Diesen Anzeichen entsprechen nicht notwendigerweise einer Ordensberufung, auch zur Ehe-Berufene können solche Regungen empfinden. Trotzdem ruft Gott meist durch solche innerlichen Bewegungen.

Und was ist, wenn ich mich täusche?

Der Teufel versucht zwar gute Menschen unter dem Schein des Guten in die Irre zu führen. Deshalb soll man immer unterscheiden (s.u.).

Der Wunsch aber sich ganz Gott zu schenken, solche Gedanken, können nur von Gott selbst inspiriert sein. Ein so großes Verlangen, kommt auch nicht von uns selbst, aus unserer Menschennatur, sonder hat einen übernatürlichen Ursprung. Der heilige Johannes Bosco sagt: „Diejenigen, die im Herzen den Wunsch verspüren, diesen Stand der Vollkommenheit und Heiligkeit zu umfassen, können ohne Zweifel glauben, dass ein solcher Wunsch vom Himmel kommt, weil er zu großzügig ist und weit über den Empfindungen der Natur liegt.“

Sich für eine gute Wahl vorbereiten

Für die richtige Entscheidung braucht es eine gründliche Prüfung und das beständige Gebet. Nur so kann der Wille Gottes (und nicht der eigene) erkannt und befolgt werden. Die Geistlichen Übungen des Heiligen Ignatius von Loyola und vor allem seine Regeln sind eine große Hilfe zur Berufungsfindung (siehe unten). Auch kann ich eine Berufung nicht passiv erwarten, sondern muss aktiv in Dialog mit Gott treten, um zu erkennen, ob Er mich beruft z.B. zum Ordensleben und wozu genau z.B. zum IVE-Priester oder zum Benediktiner.

Der große Papst Johannes Paul II. rät folgende Mittel zur Unterscheidung (Botschaft zum 27. Gebetstag für geistliche Berufungen, am 4.10.1989):

  • Höre das Wort Gottes, das die Entscheidung für oder gegen eine radikalere Nachfolge Christi erleuchtet,
  • Nimm aktiv an der Heiligen Messe teil und empfange die heilige Eucharistie, die die Quelle und Nahrung aller Berufungen ist; sie ist das Fundament des geistlichen Lebens;
  • Empfange das Sakrament der Beichte, das Dich reinigt, die beständige Umkehr des Herzens fördert und Dich mit Christus vereint,
  • Bete zu Gott privat, so wirst Du Dir Gottes ständiger Gegenwart mehr und mehr bewusst, und liturgisch, so nimmst Du an den öffentlichen Handlungen der Kirche, deren Mitglied Du bist, teil; denn eine Berufung ist immer in der Kirche und für die Kirche
  • Suche Dir einen guten geistlichen Begleiter: die geistliche Begleitung ist ein wirksames Mittel zur Prüfung und zum Erkennen des Willen Gottes.
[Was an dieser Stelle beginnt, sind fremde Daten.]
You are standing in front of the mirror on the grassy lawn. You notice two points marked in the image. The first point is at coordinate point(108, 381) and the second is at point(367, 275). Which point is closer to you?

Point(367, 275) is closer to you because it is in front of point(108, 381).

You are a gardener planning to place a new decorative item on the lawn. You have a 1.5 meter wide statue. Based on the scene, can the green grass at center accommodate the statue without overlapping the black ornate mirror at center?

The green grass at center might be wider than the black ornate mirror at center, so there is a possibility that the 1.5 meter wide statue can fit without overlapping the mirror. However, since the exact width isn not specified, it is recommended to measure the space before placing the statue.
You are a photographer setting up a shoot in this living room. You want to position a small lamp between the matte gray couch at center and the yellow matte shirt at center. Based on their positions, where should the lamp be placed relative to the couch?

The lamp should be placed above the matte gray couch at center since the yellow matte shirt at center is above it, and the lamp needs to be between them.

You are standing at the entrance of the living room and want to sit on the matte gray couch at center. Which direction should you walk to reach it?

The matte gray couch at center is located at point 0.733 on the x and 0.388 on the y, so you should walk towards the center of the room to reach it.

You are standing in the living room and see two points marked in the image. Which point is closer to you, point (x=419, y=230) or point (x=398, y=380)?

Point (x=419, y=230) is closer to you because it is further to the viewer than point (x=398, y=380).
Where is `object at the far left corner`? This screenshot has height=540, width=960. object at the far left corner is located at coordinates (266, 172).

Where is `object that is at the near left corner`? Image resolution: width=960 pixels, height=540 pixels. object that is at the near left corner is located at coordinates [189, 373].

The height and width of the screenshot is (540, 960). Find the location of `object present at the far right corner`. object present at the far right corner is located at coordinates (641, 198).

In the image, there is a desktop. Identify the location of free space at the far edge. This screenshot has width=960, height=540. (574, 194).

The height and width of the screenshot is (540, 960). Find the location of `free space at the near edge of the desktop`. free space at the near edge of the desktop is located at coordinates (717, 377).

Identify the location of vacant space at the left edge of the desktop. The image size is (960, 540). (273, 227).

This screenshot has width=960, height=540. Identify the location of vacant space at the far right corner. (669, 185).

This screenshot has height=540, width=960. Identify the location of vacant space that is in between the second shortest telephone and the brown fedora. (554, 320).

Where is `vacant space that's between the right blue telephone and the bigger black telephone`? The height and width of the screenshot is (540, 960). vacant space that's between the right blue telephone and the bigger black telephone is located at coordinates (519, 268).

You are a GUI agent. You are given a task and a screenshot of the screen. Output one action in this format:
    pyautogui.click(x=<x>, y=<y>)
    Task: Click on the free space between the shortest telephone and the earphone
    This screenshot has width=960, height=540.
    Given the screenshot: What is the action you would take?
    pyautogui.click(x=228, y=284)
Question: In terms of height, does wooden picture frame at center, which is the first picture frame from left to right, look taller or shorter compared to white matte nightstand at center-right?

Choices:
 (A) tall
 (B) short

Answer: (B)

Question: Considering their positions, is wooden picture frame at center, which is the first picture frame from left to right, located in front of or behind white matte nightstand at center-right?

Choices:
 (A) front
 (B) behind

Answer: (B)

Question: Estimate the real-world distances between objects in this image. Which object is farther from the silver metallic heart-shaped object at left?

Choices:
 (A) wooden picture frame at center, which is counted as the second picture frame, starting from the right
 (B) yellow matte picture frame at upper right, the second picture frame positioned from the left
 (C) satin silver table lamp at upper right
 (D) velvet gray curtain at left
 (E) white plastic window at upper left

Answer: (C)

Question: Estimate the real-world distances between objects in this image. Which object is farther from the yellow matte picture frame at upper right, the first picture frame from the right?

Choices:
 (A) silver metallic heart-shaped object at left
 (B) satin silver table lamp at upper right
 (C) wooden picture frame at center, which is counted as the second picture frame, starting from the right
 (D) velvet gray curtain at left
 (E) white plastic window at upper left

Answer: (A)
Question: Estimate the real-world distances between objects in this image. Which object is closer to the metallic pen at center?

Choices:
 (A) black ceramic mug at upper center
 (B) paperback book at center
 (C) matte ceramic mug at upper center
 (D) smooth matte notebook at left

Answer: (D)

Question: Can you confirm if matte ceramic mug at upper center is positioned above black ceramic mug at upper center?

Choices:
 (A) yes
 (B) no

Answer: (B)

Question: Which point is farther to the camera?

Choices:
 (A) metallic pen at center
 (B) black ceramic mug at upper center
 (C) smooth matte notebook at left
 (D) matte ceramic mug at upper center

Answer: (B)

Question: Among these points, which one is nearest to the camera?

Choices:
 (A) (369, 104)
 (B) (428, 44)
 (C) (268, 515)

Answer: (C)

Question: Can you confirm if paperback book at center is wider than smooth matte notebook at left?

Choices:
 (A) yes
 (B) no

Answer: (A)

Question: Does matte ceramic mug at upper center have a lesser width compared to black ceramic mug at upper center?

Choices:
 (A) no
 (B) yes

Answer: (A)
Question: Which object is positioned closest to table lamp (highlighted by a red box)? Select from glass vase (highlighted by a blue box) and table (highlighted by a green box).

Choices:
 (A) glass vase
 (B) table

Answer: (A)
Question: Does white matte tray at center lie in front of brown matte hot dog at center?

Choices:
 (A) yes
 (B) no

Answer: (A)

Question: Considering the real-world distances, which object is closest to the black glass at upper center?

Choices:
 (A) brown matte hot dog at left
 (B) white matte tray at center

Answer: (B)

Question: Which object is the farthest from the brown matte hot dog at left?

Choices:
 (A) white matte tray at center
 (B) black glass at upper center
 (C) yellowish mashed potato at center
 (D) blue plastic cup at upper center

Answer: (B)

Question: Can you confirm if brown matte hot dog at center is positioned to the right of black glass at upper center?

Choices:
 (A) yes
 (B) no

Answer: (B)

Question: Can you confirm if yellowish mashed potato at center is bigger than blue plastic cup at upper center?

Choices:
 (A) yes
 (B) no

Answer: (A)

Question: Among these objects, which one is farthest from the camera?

Die Erfüllung Seines Willens ist die Quelle der geistlichen Reifung.
  • Verehre die Gottesmutter mit einer kindlichen Liebe. Sie wird Deine Berufung führen und schützen. Durch ihre Verehrung wirst Du geistlich und in der Berufung wachsen.
  • Achte auf das was Du tust und bring Opfer. Einer Berufung zu folgen, erfordert Verzicht und Opfer, das liegt in der Natur des Ordensleben: es ist ein Leben in Buße und Gebet. Halte Dich von allem fern was Dich zu einer bewussten lässlichen Sünde führen kann und bekämpfe Deine Laster. Es ist widersprüchlich gleichzeitig bewusst zu sündigen (also Gott bewusst zu beleidigen) und einer möglichen Berufung nachzugehen (die eine liebevolle Ganzhingabe seiner Selbst an Gott ist). 

Berufungsfindungstage

In unserem internationalen Priesterseminar der europäischen Provinz in Italien finden regelmäßig Berufungstage statt. Dieses Angebot richtet sich an Männer, die über eine mögliche Berufung zum Ordensleben und/oder Priestertum nachdenken. Diese Tage geben eine erste Orientierung und helfen bei der Entscheidungsfindung. Grundlage bilden das stille, persönliche Gebet und die Texte und Schriften der Heiligen zur Erwägung einer Berufung, besonders die des Heiligen Ignatius. Auch bietet sich die Gelegenheit unsere Seminaristen kennen zu lernen und einen ersten Eindruck des Ordenslebens und unserer Priesterausbildung zu gewinnen. Sie sind jederzeit herzlich willkommen!

Diözesanes Zentrum für Berufungspastoral

Für junge Menschen, die auf der Suche nach einem sinnerfüllten Leben sind, bietet die Diözese Eichstätt verschiedene Kurse und geistliche Begleitung an. In Form einer spirituellen Weggemeinschaft besteht die Möglichkeit, gemeinsam nach dem Glauben zu fragen. Das Zentrum für Berufungspastoral bietet Impulse an, das Glaubens- und Gebetsleben zu vertiefen und die persönliche Berufung zu entdecken.

Im Kontext der ignatianischen Exerzitien

[GÜ betrifft das Buch der Geistlichen Übungen = Exerzitien].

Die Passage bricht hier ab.